Tsunami Potential Prediction using Seismic Features and Artificial Neural Network for Tsunami Early Warning System

Abstract

Tsunamis are categorized as geophysical disasters because tectonic earthquakes triggered most of their occurrences. The high number of deaths due to tsunami catastrophe has made many countries develop a tsunami early warning system (TEWS), especially countries prone to tectonic earthquakes. One of the crucial subsystems in a TEWS is the tsunami potential prediction subsystem. To provide an early warning of tsunami, the prediction must be carried out based on early observation of the seismic event before the tsunami. In this short time of computation, the calculation of seismic parameters can only produce some roughly estimated features. Hence, a proper inference method that can decide accurate predictions upon the features is urgently needed for the TEWS. Some existing TEWSs are using rule-based inference to decide the prediction and often overestimate the prediction of tsunami potential.

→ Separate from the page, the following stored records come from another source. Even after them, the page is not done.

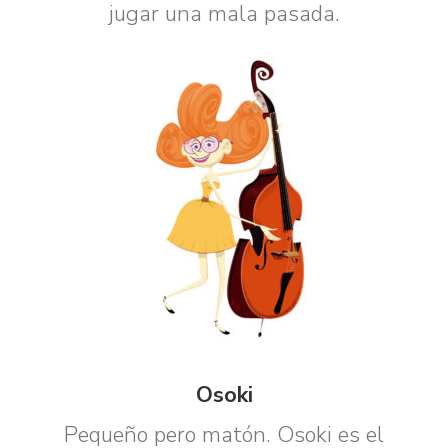
jugar una mala pasada.
Osoki
Pequeño pero matón. Osoki es el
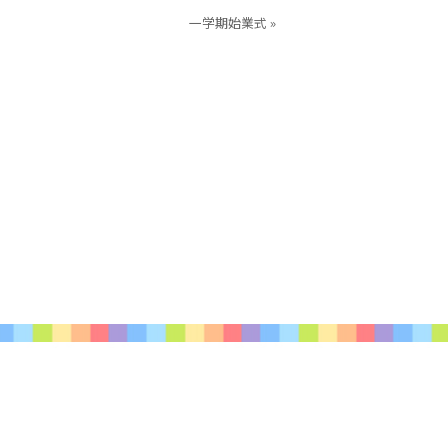
一学期始業式 »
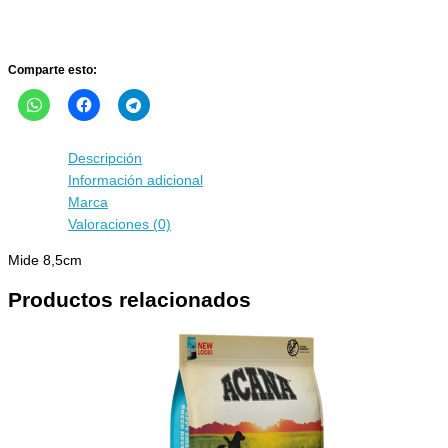
cantidad
Comparte esto:
Descripción
Información adicional
Marca
Valoraciones (0)
Mide 8,5cm
Productos relacionados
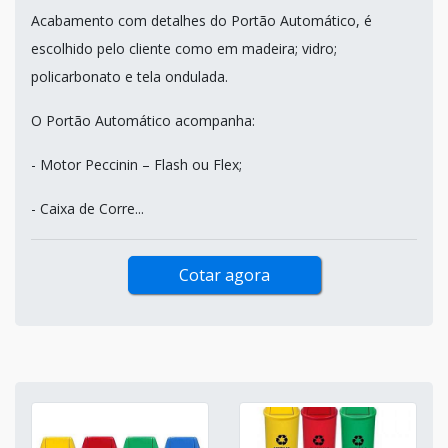
Acabamento com detalhes do Portão Automático, é
escolhido pelo cliente como em madeira; vidro;
policarbonato e tela ondulada.
O Portão Automático acompanha:
- Motor Peccinin – Flash ou Flex;
- Caixa de Corre...
Cotar agora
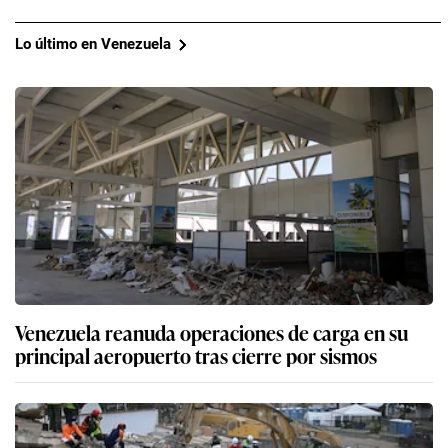
Lo último en Venezuela
Venezuela reanuda operaciones de carga en su
principal aeropuerto tras cierre por sismos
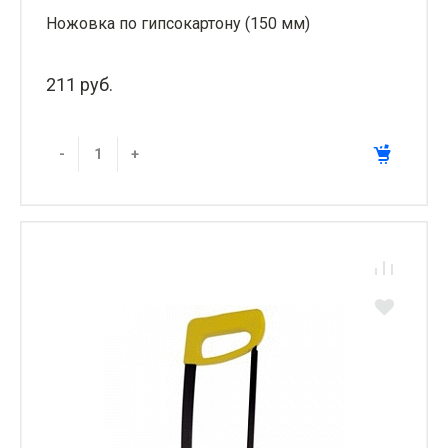
Ножовка по гипсокартону (150 мм)
211 руб.
-
+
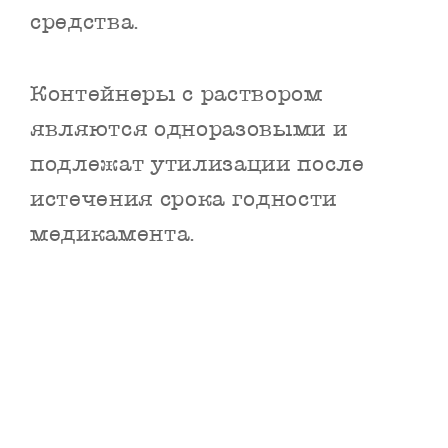
средства.
Контейнеры с раствором
являются одноразовыми и
подлежат утилизации после
истечения срока годности
медикамента.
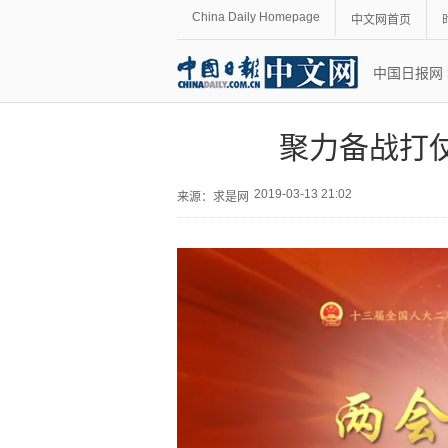
China Daily Homepage
中文网首页
中国日报网
聚力备战打
2019-03-13 21:02
来源：
求是网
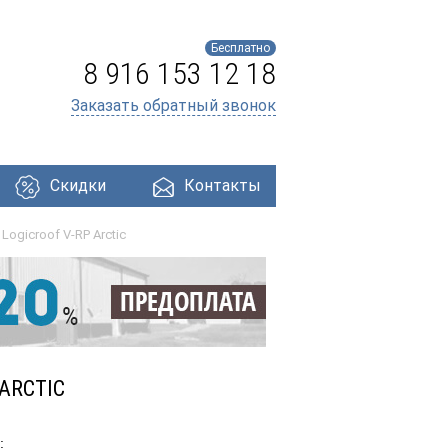
Бесплатно
8 916 153 12 18
Заказать обратный звонок
Скидки
Контакты
ogicroof V-RP Arctic
ри
Профнастил
Утеплители
Кровля
ARCTIC
:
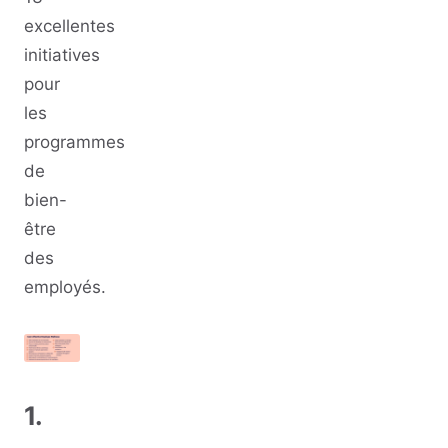
excellentes
initiatives
pour
les
programmes
de
bien-
être
des
employés.
1.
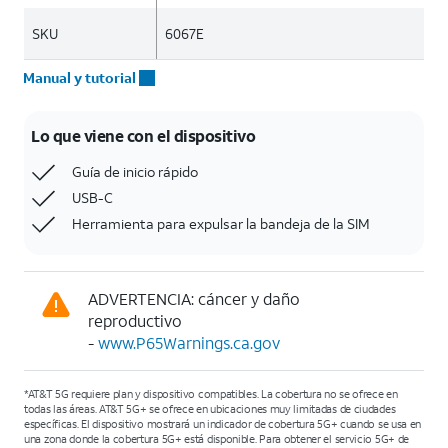
SKU
6067E
Manual y tutorial
Lo que viene con el dispositivo
Guía de inicio rápido
USB-C
Herramienta para expulsar la bandeja de la SIM
ADVERTENCIA: cáncer y daño
reproductivo
-
www.P65Warnings.ca.gov
*AT&T 5G requiere plan y dispositivo compatibles. La cobertura no se ofrece en
todas las áreas. AT&T 5G+ se ofrece en ubicaciones muy limitadas de ciudades
específicas. El dispositivo mostrará un indicador de cobertura 5G+ cuando se usa en
una zona donde la cobertura 5G+ está disponible. Para obtener el servicio 5G+ de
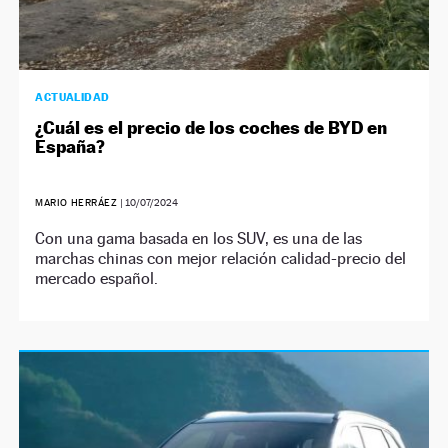
ACTUALIDAD
¿Cuál es el precio de los coches de BYD en
España?
MARIO HERRÁEZ
|
10/07/2024
Con una gama basada en los SUV, es una de las
marchas chinas con mejor relación calidad-precio del
mercado español.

This study tries to develop a tsunami-potential prediction system using the machine learning approach as its inference method. Seismic features extracted from P-wave seismic signals are used as input data for learning and classification using a backpropagation artificial neural network (ANN). The accuracy result is then validated by K-fold cross-validation. Our simulation results show that the utilization of backpropagation ANN has given better accuracy in tsunami prediction compared to one of the existing TEWS that does not use machine learning for its prediction. At least for some seismic events that occurred during 2010-2017, the proposed system results in fewer overestimated predictions than the existing TEWS referred.